◆ Task to complete ◆
Among the records below, find each line bearing the word "desaparición" and copy it.

◆ Dataset entries ◆
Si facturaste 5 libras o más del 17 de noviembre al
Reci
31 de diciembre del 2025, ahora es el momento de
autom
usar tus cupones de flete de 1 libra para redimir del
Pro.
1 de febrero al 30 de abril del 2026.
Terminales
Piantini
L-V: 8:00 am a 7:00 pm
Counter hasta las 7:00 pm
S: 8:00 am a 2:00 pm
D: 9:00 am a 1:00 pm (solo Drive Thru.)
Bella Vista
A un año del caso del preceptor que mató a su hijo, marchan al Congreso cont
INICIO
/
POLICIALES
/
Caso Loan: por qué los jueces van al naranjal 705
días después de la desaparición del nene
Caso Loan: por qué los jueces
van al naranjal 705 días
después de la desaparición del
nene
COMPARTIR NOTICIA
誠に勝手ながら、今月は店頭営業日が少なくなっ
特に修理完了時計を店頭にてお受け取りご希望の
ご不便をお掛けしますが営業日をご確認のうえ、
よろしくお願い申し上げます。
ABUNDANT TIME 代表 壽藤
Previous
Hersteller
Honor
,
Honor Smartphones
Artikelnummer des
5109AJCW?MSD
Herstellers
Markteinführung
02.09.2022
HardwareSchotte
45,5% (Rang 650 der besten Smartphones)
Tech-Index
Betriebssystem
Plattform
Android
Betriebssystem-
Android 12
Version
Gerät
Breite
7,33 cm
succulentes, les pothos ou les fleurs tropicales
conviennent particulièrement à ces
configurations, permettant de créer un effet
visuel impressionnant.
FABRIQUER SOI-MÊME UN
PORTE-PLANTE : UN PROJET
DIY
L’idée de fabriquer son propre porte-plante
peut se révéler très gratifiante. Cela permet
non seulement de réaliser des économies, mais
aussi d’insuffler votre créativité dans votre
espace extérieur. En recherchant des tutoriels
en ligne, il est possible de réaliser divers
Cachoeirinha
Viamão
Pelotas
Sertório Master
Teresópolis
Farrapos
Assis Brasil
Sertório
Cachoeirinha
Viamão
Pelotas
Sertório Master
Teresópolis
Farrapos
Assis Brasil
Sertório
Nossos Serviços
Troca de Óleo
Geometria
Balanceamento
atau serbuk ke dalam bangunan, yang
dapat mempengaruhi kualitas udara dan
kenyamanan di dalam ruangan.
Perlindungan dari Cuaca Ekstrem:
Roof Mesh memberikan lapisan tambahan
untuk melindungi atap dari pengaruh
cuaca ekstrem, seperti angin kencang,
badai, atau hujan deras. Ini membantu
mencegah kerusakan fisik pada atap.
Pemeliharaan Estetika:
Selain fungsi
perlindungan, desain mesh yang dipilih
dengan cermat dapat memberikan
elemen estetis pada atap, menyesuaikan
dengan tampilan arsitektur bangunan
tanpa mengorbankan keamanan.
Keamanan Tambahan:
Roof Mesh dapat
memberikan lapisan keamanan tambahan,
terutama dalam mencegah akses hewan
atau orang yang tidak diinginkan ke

◆ Answer area ◆
días después de la desaparición del nene
después de la desaparición del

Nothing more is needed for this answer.